Homesharing services such as Airbnb might be solidly in the mainstream for vacationers, but in the cautious, wary world of corporate travel, the option is still an outlier.
A new survey from the Global Business Travel Association’s education and research arm shows that just 17 percent of travel policies allow business travelers to stay at homesharing properties. The survey, which included responses from 147 North American travel managers, did not define the term or single out specific companies.
An earlier survey showed 37 percent of business travelers thought homesharing was allowed and another 22 percent didn’t know either way, which suggests some workers are staying in such properties against company policy. Projections say that by the middle of this year, one of every five business travelers will have stayed in a homeshare property for business at some point.
“For some road warriors, home shares likely feel more comfortable and less sterile than a nondescript hotel room,” the GBTA report said. “However, for as attractive an alternative as homesharing is for many business travelers, it presents a number of considerations travel managers must take into account.”
The biggest concern that respondents had about homesharing was safety and security of properties, followed by the unpredictability of conditions, nonrefundable deposits, the possibility of last-minute cancellations by homeowners, strict enforcement of cancellation policies, and a lack of consistency across properties.
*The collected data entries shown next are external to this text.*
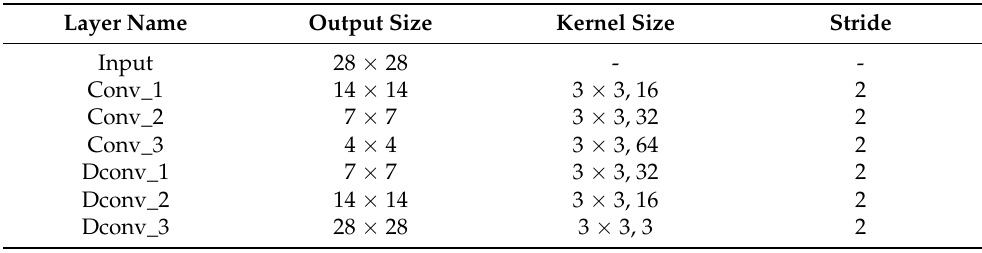
Table 4. Convolutional structure and parameters of the encoder and decoder in MemAE.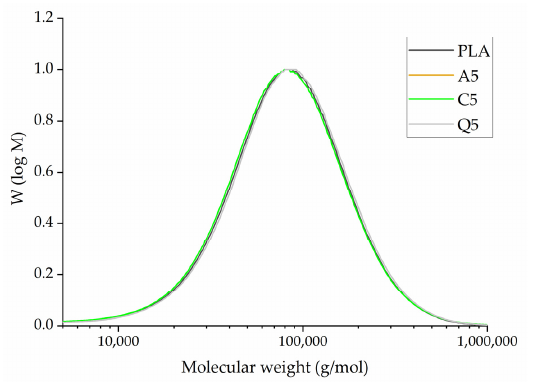
Figure 9. GPC elugram and the Mw, Mn, and PDI of pure PLA and its composites containing 5% ( w / w ) of alizarin (A5), curcumin (C5), or quercetin (Q5). Table 3. Average molecular weights and PDI of PLA and its composites.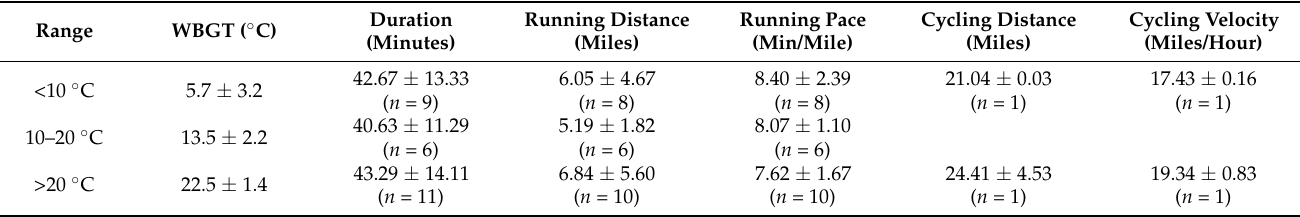
Table 1. Differences in duration, distance, pace, and Wet-Bulb Globe Thermometer between temperature ranges. (mean ± stdev).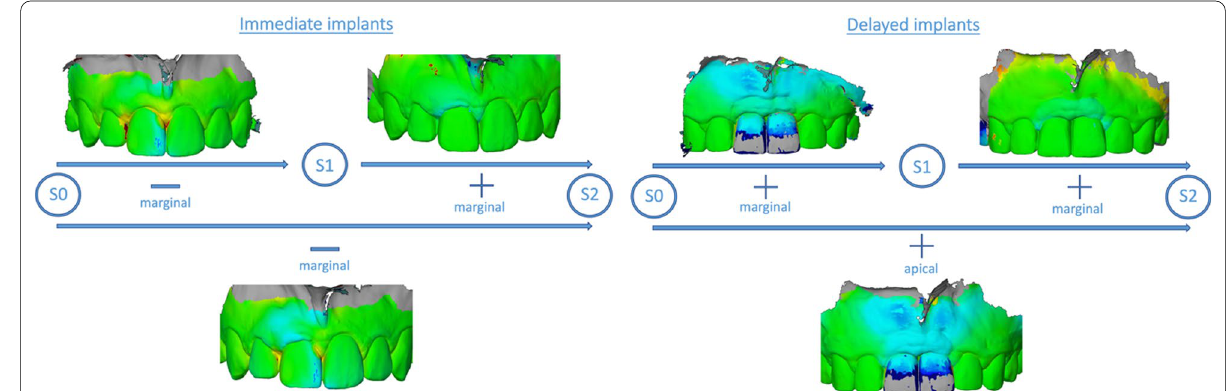
Fig. 4 Volumetric tissue changes after 6 (S0–S1) and 12 (S0–S2) months, and comparing baseline with 12 months (S0–S2). A Immediate implantation group, B delayed implantation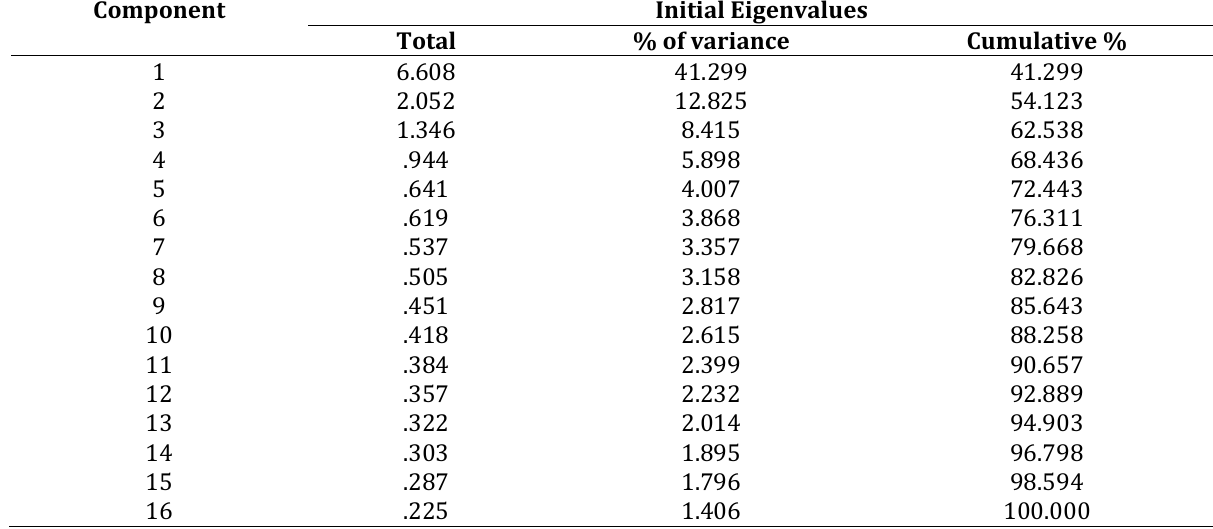
Table 16: Results of Eigen analysis of covariance matrix of the warehouse performance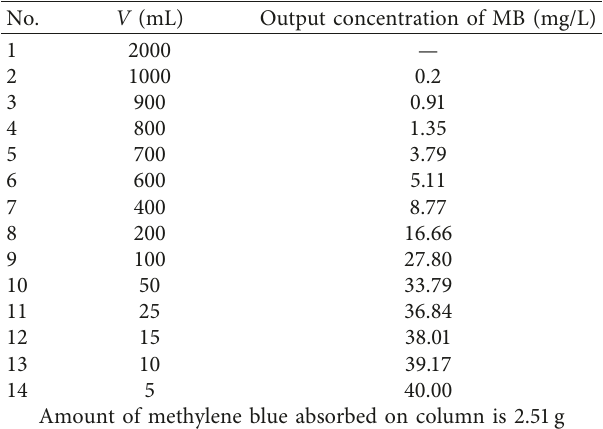
Table 2: Results of the large-scale surveys on adsorption perfor- mance of M2.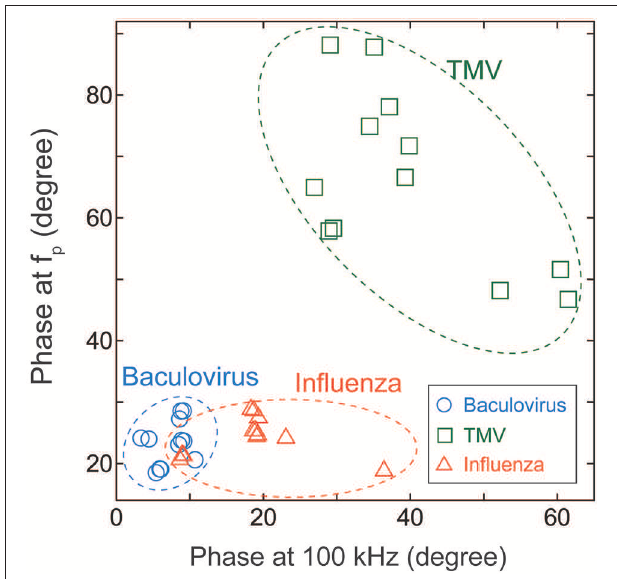
FIGURE 6 | Cluster map of Baculovirus, TMV, and influenza virus. The data were obtained for virus concentrations of 10 11 –10 14 virions/mL, and plotted with the phase at 100kHz along the horizontal axis and the phase at the peak frequency of the imaginary component of impedance along the vertical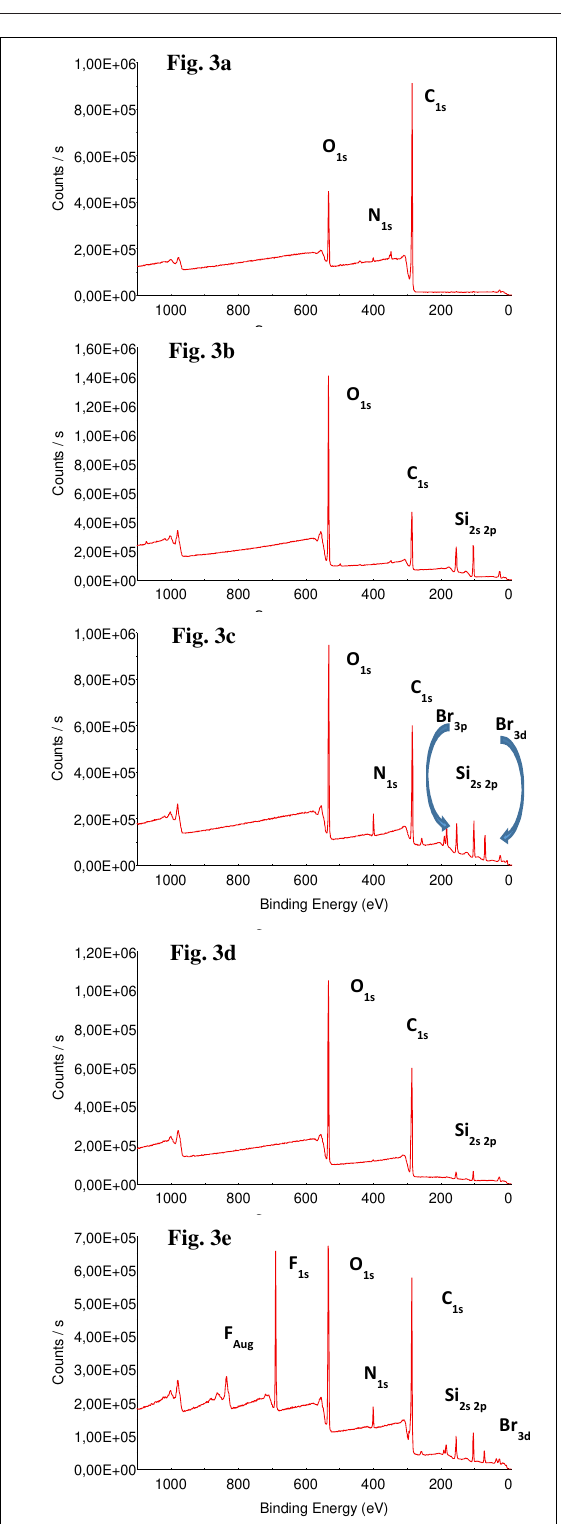
Fig. 3: XPS survey spectra of (a) bare PEN substrate, (b) silica IJP area, (c) silica functionalized with the silane bearing the ARTP initiator, polymer brushes using (d) HEMA or (e) PFPMA monomer. The surface elemental compositions as determined by XPS of the PEN substrate after each step of functionalization are reported in Table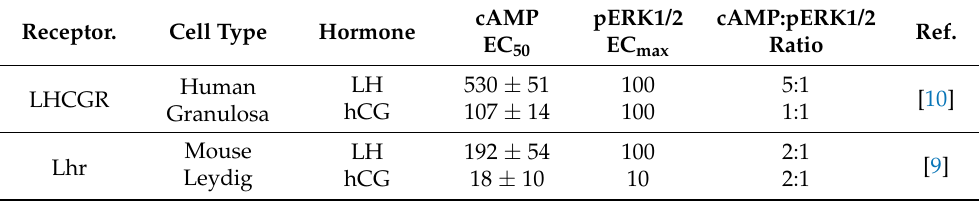
Table 1. Luteinizing hormone (LH) and human chorionic gonadotropin (hCG) 50% effective concen- trations (EC 50 ), and maximal effective concentrations (EC max ) for cyclic adenosine monophosphate (cAMP) and phosphorylated extracellular signal-regulated kinases 1/2 (pERK1/2) activation (pM; means ± SEM; n = 3–5). LHCGR = LH/hCG receptor; Lhr = the murine receptor; Ref. = reference.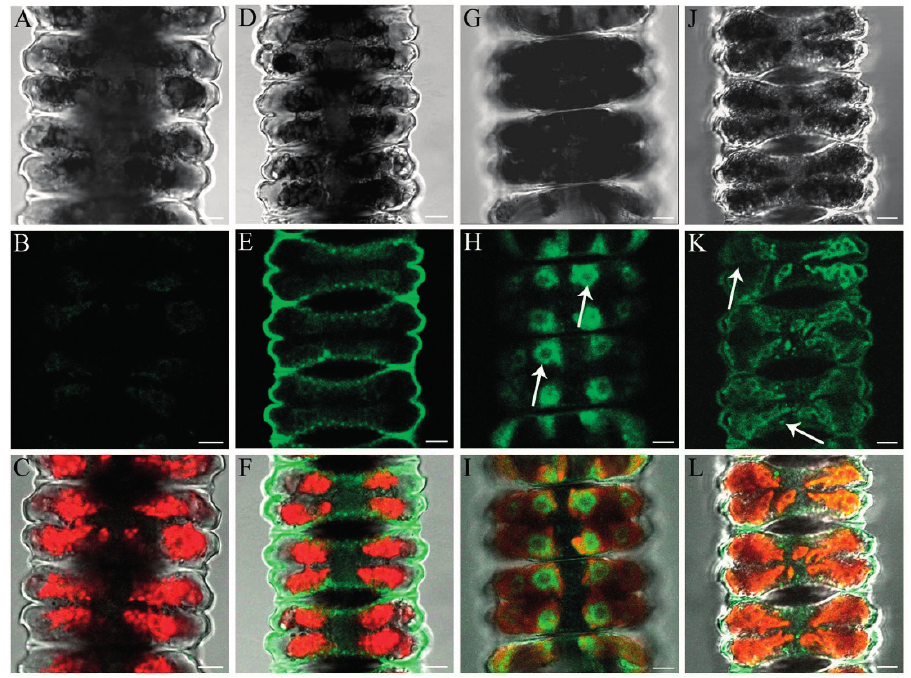
Figure 9. Detection of the distribution of Al and Zn in Desmidium filaments by morin fluorescence in CLSM, in untreated controls and after exposure of the algae to 50 µM Al 2 (SO 4 ) 3 as well as 10 and 50 µM ZnSO 4 , respectively. The first line shows digital interference contrast (DIC) images, the second line presents the morin labeling only, and the third line indicates the merged images (including chloroplast autofluorescence in red). ( A – C ) Controls show no morin staining; ( D – F ) Desmidium filaments treated with Al for 1 h show fluorescence of the cell wall; ( G – I ) After Zn exposure (50 µM) for 1.5 h, pyrenoid regions with surrounding starch grains are labeled (arrows); ( J – L ) After 21 days treatment with Zn (10 µM), the cell wall and a few spots near the chloroplast are stained (arrows). Bars = 5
In a move to win more business travel customers, some homesharing sites are making efforts to address those concerns. Slightly more than 60 percent of those who responded to the survey said they were aware of programs aimed at business travelers, while 38 percent were not.
“As the marketplace continues to evolve, travel managers should periodically revisit their evaluation of the services to see if their previously held concerns have been addressed or if new ones crop up,” GBTA research director Kate Vasiloff said in an email. “Home sharing is probably not going to be a great fit for every company, every time, but travel managers should at least be making informed decisions about whether or not it is allowed in their travel policy and understand the importance of clearly communicating their decision to their travelers.”
Of those employers that did not allow travelers to use homesharing properties, 52 percent considered the option before ruling it out and another 13 percent were in the process of reviewing the possibility.
Services such as Uber and Lyft are far more widely accepted than homesharing; according to a GBTA survey released earlier this year, half of corporate travel policies allow ridesharing.
But the report points out that adoption was not immediate as employers had to consider whether drivers were credentialed or covered by appropriate insurance.
“Unlike ride-sharing companies, which witnessed an immediate rejection and subsequent slower adoption, the decision to include or exclude home-sharing options in travel policies appears to be more measured as evidenced by both the number of people involved in making the policy decision and the thoughtfulness with which inclusions or exclusions were made,” the report said.
The new study was conducted between Jan. 31 and Feb. 10 in partnership with hotel operator AccorHotels, which has a vested interest in the topic. It has made big moves in the alternative accommodations space by acquiring upscale Airbnb rival onefinestay last year and making investments in Squarebreak and Oasis. It announced earlier this year that negotiations were underway to buy private vacation rental broker Travel Keys.
“It would be absolutely foolish and irresponsible to fight against any new concept, offer, or services like this, let alone fighting against the sharing economy,” AccorHotels CEO Sébastien Bazin told Skift last year. “This is where the world is leading us. All of those new services are very powerful and very well implemented and executed. You need to embrace it.”